The group face a total of 28 charges between them, with 21 separate charges against Mustafa Iqbal which include: four counts of rape, three counts of conspiracy to require a person to perform compulsory labour, three counts of sexual assault, three counts of causing a person to engage in sexual activity without consent, two counts of conspiracy to traffic, conspiracy to supply both cannabis and cocaine, arranging or facilitating the travel of another person with a view to exploitation and breaching a slavery/trafficking risk order.
Charges against Mohamed Arshad also include multiple counts of rape, two counts of conspiracy to traffic, two counts of conspiracy to require a person to perform compulsory labour and supplying cannabis to another. Ziaullah Badshah is also under suspicion of two counts of rape, two counts of conspiracy to traffic and supplying cannabis to another.
The trial itself is set to last several more weeks. Though no convictions have yet been made, and we must be clear on that, the harrowing details so far should unfortunately be all too familiar to us by now, considering the sheer scale of this great crime committed against White British girls by predominantly foreign men of Pakistani heritage over decades.
What is troubling in this particular case still is that Rhyl is still majority 96.4% White British, with the “Asian/Asian British” making up only 1.5% of that community. If they were to be convicted, it would shine a grim light on the reality that they can still inflict great harm on the local community, despite these smaller numbers as compared with certain places in England like Rotherham, Bradford or Rochdale.

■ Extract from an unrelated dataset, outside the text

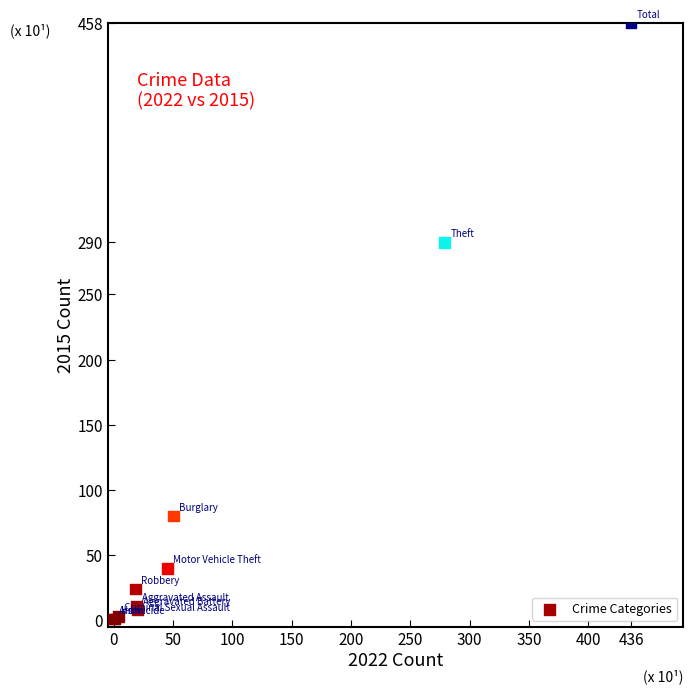

What Y value in the scatter plot is closest to 229?

290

As a Welshman myself, this is particularly painful and upsetting to witness, having thought that Wales was mostly spared from the industrial rape that our English neighbours have suffered over the many long years. The harsh truth is that I believe nowhere is untouched by this imported depravity in our own midst, and it all could have been avoided entirely.

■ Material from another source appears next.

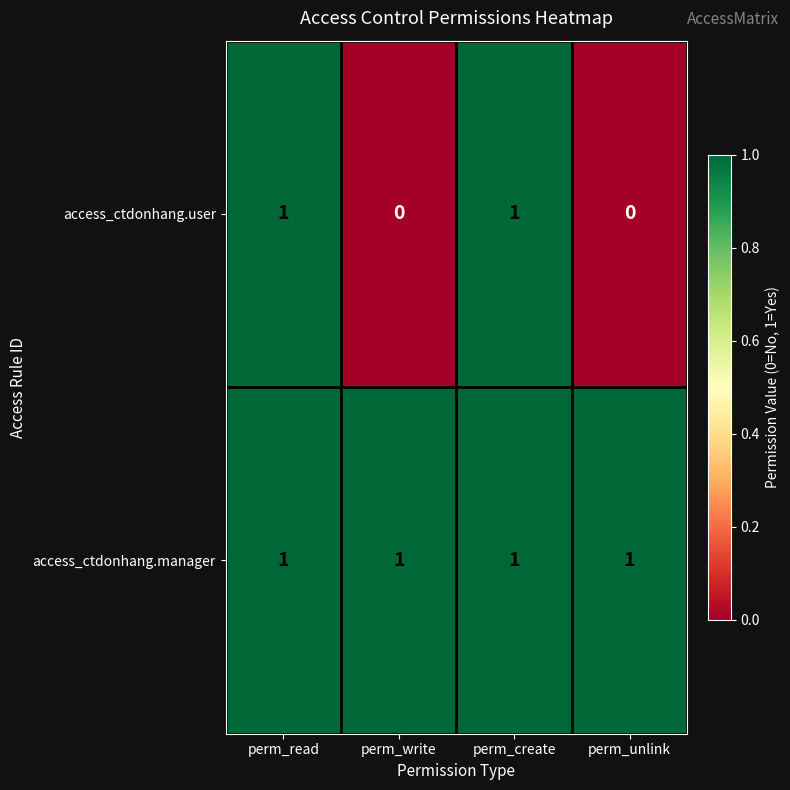

Reading left to right, extract all data points from this chart.

access_ctdonhang.user: 1	0	1	0
access_ctdonhang.manager: 1	1	1	1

Rupert Lowe, the leader of Restore Britain and MP for Great Yarmouth is set to release his own private Rape Gang Inquiry Report in the coming weeks which will no doubt re-open that wound on our country, and our collective consciousness as a native people who have suffered too much already. If it can happen somewhere like Rhyl, in the heart of picturesque Denbighshire, North Wales, our own very Welsh shires, then it can happen absolutely anywhere. No where is safe.